…mejia struck out Matt Diaz with a 97 mph fastball, high out of the strike zone, that diaz swung at, missed and seemingly never saw… by the way, SNY’s Gary Cohen brought up an interesting point, in that, last spring, people were raving about Bobby Parnell in much the same way they’re doing now with mejia… yet, here we are wondering what parnell’s future holds…Well... let's see.
Jenrry Mejia is an ELITE prospect. He's got a plus plus fastball which touches 97 and with cutting action. His secondary pitches are coming along and show a lot pf promise. He's coming off a season where, at the age of 19, he dominated High-A ball and held his own in Double-A. He even struck out more than a batter per inning at Binghamton. To do this as a teenager is extremely impressive.
Bobby Parnell was not an elite prospect. He was drafted in the ninth round of the amateur draft and was given a tiny bonus. He's got a fastball which touches 99 but is flat and straight. He has no secondary pitch worth noting. Last year, he was coming off a season where he struggled in Double-A and was shelled in Triple-A as a 23 year old.

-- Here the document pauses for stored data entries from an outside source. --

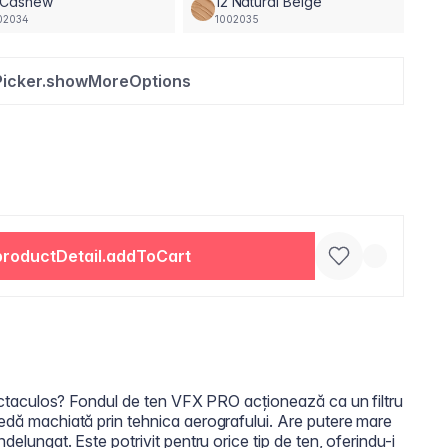
1 Cashew
12 Natural Beige
02034
1002035
Picker.showMoreOptions
productDetail.addToCart
 spectaculos? Fondul de ten VFX PRO acționează ca un filtru
tedă machiată prin tehnica aerografului. Are putere mare
ndelungat. Este potrivit pentru orice tip de ten, oferindu-i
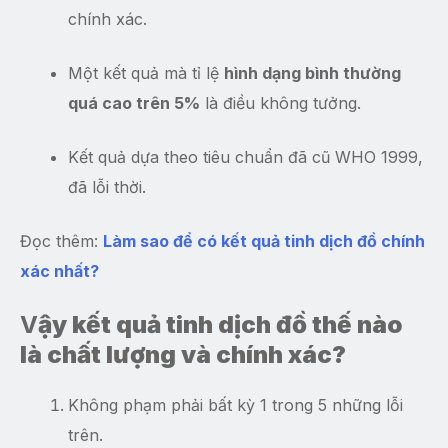
chính xác.
Một kết quả mà tỉ lệ
hình dạng bình thường
quá cao trên 5%
là điều không tưởng.
Kết quả dựa theo tiêu chuẩn đã cũ WHO 1999,
đã lỗi thời.
Đọc thêm:
Làm sao để có kết quả tinh dịch đồ chính
xác nhất?
V
ậy kết quả tinh dịch đồ thế nào
là chất lượng và chính xác?
Không phạm phải bất kỳ 1 trong 5 những lỗi
trên.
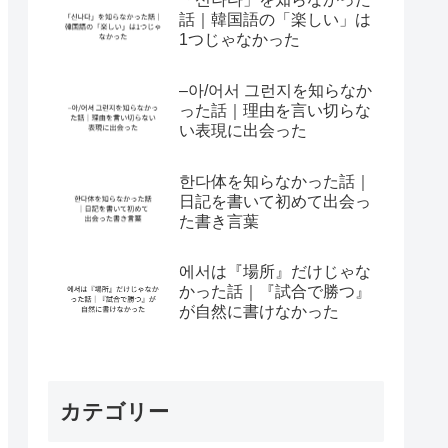
話｜韓国語の「楽しい」は
1つじゃなかった
–아/어서 그런지を知らなか
った話｜理由を言い切らな
い表現に出会った
한다体を知らなかった話｜
日記を書いて初めて出会っ
た書き言葉
에서は『場所』だけじゃな
かった話｜『試合で勝つ』
が自然に書けなかった
カテゴリー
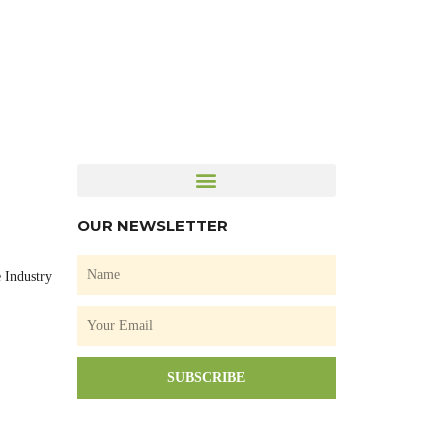
OUR NEWSLETTER
Name
 Industry
Email
SUBSCRIBE
F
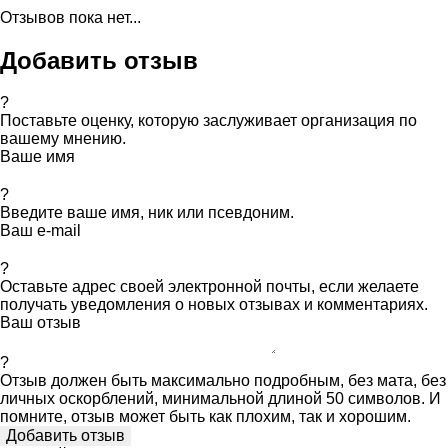
Отзывов пока нет...
Добавить отзыв
?
Поставьте оценку, которую заслуживает организация по
вашему мнению.
Ваше имя
?
Введите ваше имя, ник или псевдоним.
Ваш e-mail
?
Оставьте адрес своей электронной почты, если желаете
получать уведомления о новых отзывах и комментариях.
Ваш отзыв
?
Отзыв должен быть максимально подробным, без мата, без
личных оскорблений, минимальной длиной 50 символов. И
помните, отзыв может быть как плохим, так и хорошим.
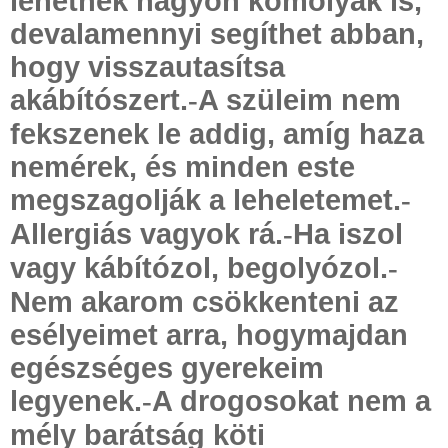
lehetnek nagyon komolyak is,
devalamennyi segíthet abban,
hogy visszautasítsa
akábítószert.
A szüleim nem
-
fekszenek le addig, amíg haza
nemérek, és minden este
megszagolják a leheletemet.
-
Allergiás vagyok rá.
Ha iszol
-
vagy kábítózol, begolyózol.
-
Nem akarom csökkenteni az
esélyeimet arra, hogymajdan
egészséges gyerekeim
legyenek.
A drogosokat nem a
-
mély barátság köti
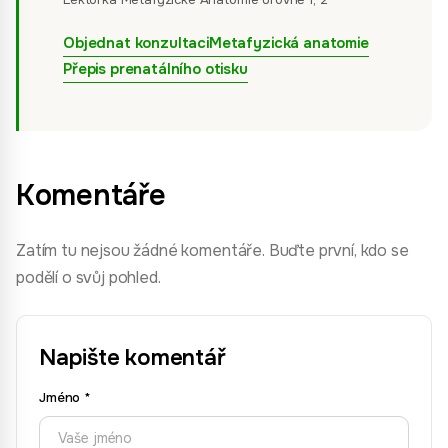
Objednat konzultaci
Metafyzická anatomie
Přepis prenatálního otisku
Komentáře
Zatím tu nejsou žádné komentáře. Buďte první, kdo se
podělí o svůj pohled.
Napište komentář
Jméno
*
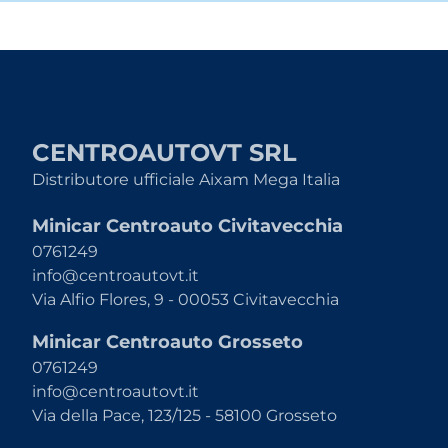
CENTROAUTOVT SRL
Distributore ufficiale Aixam Mega Italia
Minicar Centroauto Civitavecchia
0761249
info@centroautovt.it
Via Alfio Flores, 9 - 00053 Civitavecchia
Minicar Centroauto Grosseto
0761249
info@centroautovt.it
Via della Pace, 123/125 - 58100 Grosseto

To complete the (what's the opposite of an analogy?) comparison, their spring trainings aren't similar at all either. This year, Mejia has electrified camp with a great spring, posting a 1.54 ERA over 12 innings with a K-BB ratio of 9-2 and only 7 hits. Last year, Parnell also had a great ERA of 1.88, but he supported it with a K-BB ratio of 11-10, while also giving up 12 hits. The ERA's are similar -- but the similarity ends there.
Mejia is a far better prospect, with far better stuff, and has had a far better spring. The comparison is meaningful in that they are both youngsters who posted low ERA's in a dozen spring innings... but to mention the two in the same breath is a slight to Mejia's actual (not imaginary, as in the case of Parnell) potential.
Edit: Actually, that is harsh of me regarding Parnell. To be clear, and I've said this before, Parnell has every opportunity to become a useful reliever. Guys who can throw as hard as he can and throw strikes do not grow on trees - and they have the kind of potential that coaches dream about. If he can develop a good secondary pitch, or find a way to cut or sink his current fastball, he could be great. But the pedigree, the resume, and the percentage chance of that happening, are not as great as they have been made out to be for the last year.